• RECORDS:
════════════════
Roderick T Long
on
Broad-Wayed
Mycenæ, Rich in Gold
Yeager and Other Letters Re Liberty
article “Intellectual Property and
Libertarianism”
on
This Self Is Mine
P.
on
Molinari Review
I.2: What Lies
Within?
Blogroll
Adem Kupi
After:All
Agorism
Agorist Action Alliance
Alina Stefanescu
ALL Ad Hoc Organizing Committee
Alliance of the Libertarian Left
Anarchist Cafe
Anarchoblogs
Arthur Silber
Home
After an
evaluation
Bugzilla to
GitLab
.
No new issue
════════════════
• WHAT YOU WILL DO:
Copy out every line of the records above exactly, keeping the original order and line breaks.

• WRITTEN ANSWER:
Roderick T Long
on
Broad-Wayed
Mycenæ, Rich in Gold
Yeager and Other Letters Re Liberty
article “Intellectual Property and
Libertarianism”
on
This Self Is Mine
P.
on
Molinari Review
I.2: What Lies
Within?
Blogroll
Adem Kupi
After:All
Agorism
Agorist Action Alliance
Alina Stefanescu
ALL Ad Hoc Organizing Committee
Alliance of the Libertarian Left
Anarchist Cafe
Anarchoblogs
Arthur Silber
Home
After an
evaluation
Bugzilla to
GitLab
.
No new issue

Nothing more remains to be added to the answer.